## Records to process
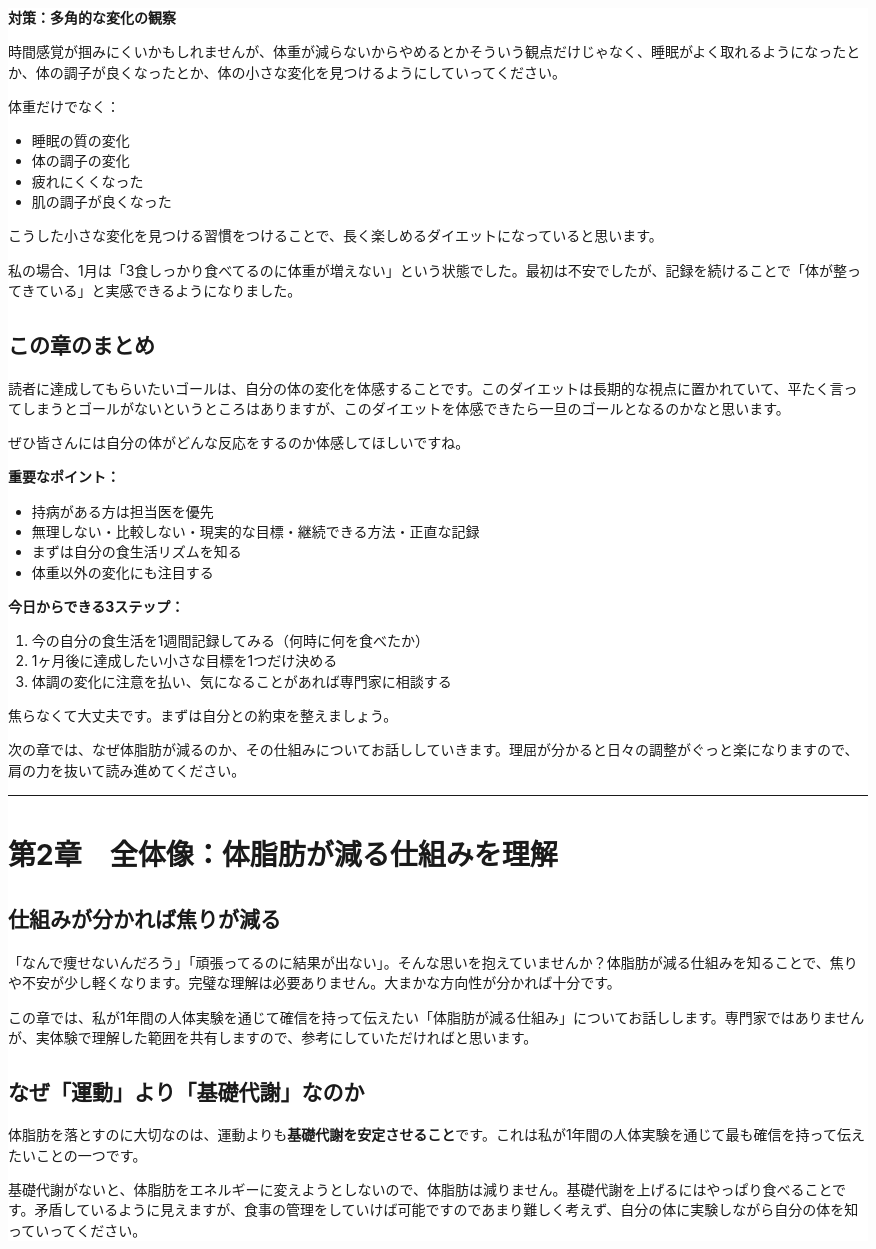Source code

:**対策：多角的な変化の観察**

時間感覚が掴みにくいかもしれませんが、体重が減らないからやめるとかそういう観点だけじゃなく、睡眠がよく取れるようになったとか、体の調子が良くなったとか、体の小さな変化を見つけるようにしていってください。

体重だけでなく：
- 睡眠の質の変化
- 体の調子の変化
- 疲れにくくなった
- 肌の調子が良くなった

こうした小さな変化を見つける習慣をつけることで、長く楽しめるダイエットになっていると思います。

私の場合、1月は「3食しっかり食べてるのに体重が増えない」という状態でした。最初は不安でしたが、記録を続けることで「体が整ってきている」と実感できるようになりました。

## この章のまとめ

読者に達成してもらいたいゴールは、自分の体の変化を体感することです。このダイエットは長期的な視点に置かれていて、平たく言ってしまうとゴールがないというところはありますが、このダイエットを体感できたら一旦のゴールとなるのかなと思います。

ぜひ皆さんには自分の体がどんな反応をするのか体感してほしいですね。

**重要なポイント：**
- 持病がある方は担当医を優先
- 無理しない・比較しない・現実的な目標・継続できる方法・正直な記録
- まずは自分の食生活リズムを知る
- 体重以外の変化にも注目する

**今日からできる3ステップ：**
1. 今の自分の食生活を1週間記録してみる（何時に何を食べたか）
2. 1ヶ月後に達成したい小さな目標を1つだけ決める
3. 体調の変化に注意を払い、気になることがあれば専門家に相談する

焦らなくて大丈夫です。まずは自分との約束を整えましょう。

次の章では、なぜ体脂肪が減るのか、その仕組みについてお話ししていきます。理屈が分かると日々の調整がぐっと楽になりますので、肩の力を抜いて読み進めてください。

---

# 第2章　全体像：体脂肪が減る仕組みを理解

## 仕組みが分かれば焦りが減る

「なんで痩せないんだろう」「頑張ってるのに結果が出ない」。そんな思いを抱えていませんか？体脂肪が減る仕組みを知ることで、焦りや不安が少し軽くなります。完璧な理解は必要ありません。大まかな方向性が分かれば十分です。

この章では、私が1年間の人体実験を通じて確信を持って伝えたい「体脂肪が減る仕組み」についてお話しします。専門家ではありませんが、実体験で理解した範囲を共有しますので、参考にしていただければと思います。

## なぜ「運動」より「基礎代謝」なのか

体脂肪を落とすのに大切なのは、運動よりも**基礎代謝を安定させること**です。これは私が1年間の人体実験を通じて最も確信を持って伝えたいことの一つです。

基礎代謝がないと、体脂肪をエネルギーに変えようとしないので、体脂肪は減りません。基礎代謝を上げるにはやっぱり食べることです。矛盾しているように見えますが、食事の管理をしていけば可能ですのであまり難しく考えず、自分の体に実験しながら自分の体を知っていってください。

## Description of the task
Swap "ダイエット" for "減量" everywhere in the data above. Give the data again with nothing else changed, and leave out the pictures.

## Written solution
Source code

:**対策：多角的な変化の観察**

時間感覚が掴みにくいかもしれませんが、体重が減らないからやめるとかそういう観点だけじゃなく、睡眠がよく取れるようになったとか、体の調子が良くなったとか、体の小さな変化を見つけるようにしていってください。

体重だけでなく：
- 睡眠の質の変化
- 体の調子の変化
- 疲れにくくなった
- 肌の調子が良くなった

こうした小さな変化を見つける習慣をつけることで、長く楽しめる減量になっていると思います。

私の場合、1月は「3食しっかり食べてるのに体重が増えない」という状態でした。最初は不安でしたが、記録を続けることで「体が整ってきている」と実感できるようになりました。

## この章のまとめ

読者に達成してもらいたいゴールは、自分の体の変化を体感することです。この減量は長期的な視点に置かれていて、平たく言ってしまうとゴールがないというところはありますが、この減量を体感できたら一旦のゴールとなるのかなと思います。

ぜひ皆さんには自分の体がどんな反応をするのか体感してほしいですね。

**重要なポイント：**
- 持病がある方は担当医を優先
- 無理しない・比較しない・現実的な目標・継続できる方法・正直な記録
- まずは自分の食生活リズムを知る
- 体重以外の変化にも注目する

**今日からできる3ステップ：**
1. 今の自分の食生活を1週間記録してみる（何時に何を食べたか）
2. 1ヶ月後に達成したい小さな目標を1つだけ決める
3. 体調の変化に注意を払い、気になることがあれば専門家に相談する

焦らなくて大丈夫です。まずは自分との約束を整えましょう。

次の章では、なぜ体脂肪が減るのか、その仕組みについてお話ししていきます。理屈が分かると日々の調整がぐっと楽になりますので、肩の力を抜いて読み進めてください。

---

# 第2章　全体像：体脂肪が減る仕組みを理解

## 仕組みが分かれば焦りが減る

「なんで痩せないんだろう」「頑張ってるのに結果が出ない」。そんな思いを抱えていませんか？体脂肪が減る仕組みを知ることで、焦りや不安が少し軽くなります。完璧な理解は必要ありません。大まかな方向性が分かれば十分です。

この章では、私が1年間の人体実験を通じて確信を持って伝えたい「体脂肪が減る仕組み」についてお話しします。専門家ではありませんが、実体験で理解した範囲を共有しますので、参考にしていただければと思います。

## なぜ「運動」より「基礎代謝」なのか

体脂肪を落とすのに大切なのは、運動よりも**基礎代謝を安定させること**です。これは私が1年間の人体実験を通じて最も確信を持って伝えたいことの一つです。

基礎代謝がないと、体脂肪をエネルギーに変えようとしないので、体脂肪は減りません。基礎代謝を上げるにはやっぱり食べることです。矛盾しているように見えますが、食事の管理をしていけば可能ですのであまり難しく考えず、自分の体に実験しながら自分の体を知っていってください。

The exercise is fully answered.